De maneira geral, a Doxorrubicina é um agente amplamente utilizado no tratamento de tumores sólidos em pacientes adultos e pediátricos. Ela demonstrou eficácia no tratamento de sarcomas de tecidos moles e ósseos, bem como no combate a cânceres de mama, ovário, bexiga e tireoide. Além disso, a substância é empregada no tratamento de leucemia linfoblástica aguda, leucemia mieloblástica aguda, linfoma de Hodgkin e câncer de pulmão de pequenas células.
A Doxorrubicina é um dos agentes mais amplamente utilizados dentro da classe de compostos conhecidos como Antraciclinas. Devido à coloração desses compostos, o tratamento do câncer com essa classe é frequentemente referido como "quimioterapia vermelha".

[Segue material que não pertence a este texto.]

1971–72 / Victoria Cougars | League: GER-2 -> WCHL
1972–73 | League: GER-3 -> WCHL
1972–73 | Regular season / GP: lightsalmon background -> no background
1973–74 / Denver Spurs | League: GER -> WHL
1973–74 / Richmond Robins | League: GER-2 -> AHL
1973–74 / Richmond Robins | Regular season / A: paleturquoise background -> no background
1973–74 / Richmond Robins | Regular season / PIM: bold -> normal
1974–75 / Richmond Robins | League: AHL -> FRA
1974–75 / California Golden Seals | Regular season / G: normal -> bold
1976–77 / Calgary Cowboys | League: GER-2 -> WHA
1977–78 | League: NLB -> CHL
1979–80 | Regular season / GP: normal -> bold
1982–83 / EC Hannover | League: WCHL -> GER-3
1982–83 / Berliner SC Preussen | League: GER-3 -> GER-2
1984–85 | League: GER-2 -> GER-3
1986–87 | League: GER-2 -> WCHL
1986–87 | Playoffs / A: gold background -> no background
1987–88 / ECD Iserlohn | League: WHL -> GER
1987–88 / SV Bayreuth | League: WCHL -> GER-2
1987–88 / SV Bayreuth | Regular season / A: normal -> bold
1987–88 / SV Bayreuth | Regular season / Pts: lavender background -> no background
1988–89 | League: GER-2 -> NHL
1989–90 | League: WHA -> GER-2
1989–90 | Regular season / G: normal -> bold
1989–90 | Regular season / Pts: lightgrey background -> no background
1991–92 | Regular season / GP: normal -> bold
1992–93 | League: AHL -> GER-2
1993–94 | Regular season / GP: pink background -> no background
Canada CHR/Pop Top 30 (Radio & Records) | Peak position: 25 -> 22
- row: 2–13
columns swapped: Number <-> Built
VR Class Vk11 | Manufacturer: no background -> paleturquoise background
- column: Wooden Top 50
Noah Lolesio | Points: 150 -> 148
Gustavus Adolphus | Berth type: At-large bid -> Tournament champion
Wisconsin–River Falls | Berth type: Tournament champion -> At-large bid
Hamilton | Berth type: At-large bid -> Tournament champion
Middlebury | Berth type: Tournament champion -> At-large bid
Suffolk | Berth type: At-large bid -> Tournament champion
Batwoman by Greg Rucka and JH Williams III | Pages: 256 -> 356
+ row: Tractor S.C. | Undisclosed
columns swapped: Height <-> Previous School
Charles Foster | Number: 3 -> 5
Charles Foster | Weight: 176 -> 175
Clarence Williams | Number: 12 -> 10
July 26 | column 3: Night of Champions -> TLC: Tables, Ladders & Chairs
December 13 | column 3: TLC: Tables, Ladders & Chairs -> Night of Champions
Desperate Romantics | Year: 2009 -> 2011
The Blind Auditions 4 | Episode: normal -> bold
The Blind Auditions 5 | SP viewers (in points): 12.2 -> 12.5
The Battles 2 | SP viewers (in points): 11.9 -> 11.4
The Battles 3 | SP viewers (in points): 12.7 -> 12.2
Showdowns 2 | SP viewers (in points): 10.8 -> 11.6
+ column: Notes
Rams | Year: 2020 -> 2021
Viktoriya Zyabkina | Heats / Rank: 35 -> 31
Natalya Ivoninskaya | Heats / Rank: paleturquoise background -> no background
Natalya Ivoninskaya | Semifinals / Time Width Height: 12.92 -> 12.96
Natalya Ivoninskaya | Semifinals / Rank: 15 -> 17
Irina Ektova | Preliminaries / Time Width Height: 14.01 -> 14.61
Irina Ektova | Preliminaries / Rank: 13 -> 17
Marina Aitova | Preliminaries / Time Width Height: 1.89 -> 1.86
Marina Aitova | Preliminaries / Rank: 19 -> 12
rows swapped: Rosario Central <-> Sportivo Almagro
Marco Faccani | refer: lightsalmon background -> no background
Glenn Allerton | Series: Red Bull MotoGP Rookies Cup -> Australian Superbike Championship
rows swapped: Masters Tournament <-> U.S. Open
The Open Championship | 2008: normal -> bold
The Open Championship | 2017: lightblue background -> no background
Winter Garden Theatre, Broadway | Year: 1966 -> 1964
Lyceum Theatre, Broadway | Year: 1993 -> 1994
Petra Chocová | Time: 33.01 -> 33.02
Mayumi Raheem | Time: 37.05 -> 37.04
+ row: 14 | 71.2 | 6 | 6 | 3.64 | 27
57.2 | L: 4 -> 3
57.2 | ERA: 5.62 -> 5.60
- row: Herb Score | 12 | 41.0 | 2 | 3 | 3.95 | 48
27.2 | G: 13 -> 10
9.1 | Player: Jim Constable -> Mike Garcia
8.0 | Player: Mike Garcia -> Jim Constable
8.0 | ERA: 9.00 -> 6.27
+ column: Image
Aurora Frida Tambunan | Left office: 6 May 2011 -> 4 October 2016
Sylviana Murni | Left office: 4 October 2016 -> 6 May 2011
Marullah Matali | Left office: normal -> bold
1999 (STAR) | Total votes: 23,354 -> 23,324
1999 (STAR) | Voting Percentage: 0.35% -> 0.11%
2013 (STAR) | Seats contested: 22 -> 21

Mecanismo de ação da Doxorrubicina
O mecanismo de ação da Doxorrubicina não é completamente compreendido, mas sabemos que ela interage com o DNA, intercalando-se entre as suas bases e afetando a atividade da Topoisomerase Tipo II. Essas enzimas desempenham um papel vital na regulação da estrutura do material genético durante os processos celulares, induzindo quebras temporárias na dupla hélice do DNA. As Topoisomerases Tipo II têm a capacidade de interconverter diferentes estruturas topológicasdo DNA, o que envolve a criação de uma quebra temporária na fita dupla, permitindo o transporte de uma dupla hélice separada e, posteriormente, a selagem da quebra.
As Topoisomerases Tipo II são enzimas essenciais, embora inerentemente perigosas, pois desencadeiam quebras de DNA de fita dupla como parte de seu mecanismo de ação. Manter um equilíbrio delicado dos complexos de clivagem é fundamental para preservar a integridade do genoma. Em condições normais, esses complexos são de curta duração e reversíveis. No entanto, compostos que perturbam esses complexos de clivagem têm graves consequências.
A Doxorrubicina é um veneno da Topoisomerase II, aumentando os níveis de complexos de clivagem da enzima e do DNA. O termo "veneno" foi originalmente aplicado a essa substância devido à sua capacidade de transformar a enzima em uma toxina celular. Quando os níveis de complexos de clivagem aumentam, as células morrem porque os intermediários transitórios de clivagem de DNA não podem mais ser religados pela Topoisomerase II. O mecanismo que torna a Topoisomerase II incapaz de selar novamente as quebras de DNA ainda não foi totalmente definido, mas pode envolver interações diretas da Doxorrubicina com a enzima e o DNA.
Sabe-se, no entanto, que esse fármaco pode causar mutações e aberrações cromossômicas, levando à morte celular quando as quebras geradas pela Topoisomerase II se acumulam na célula.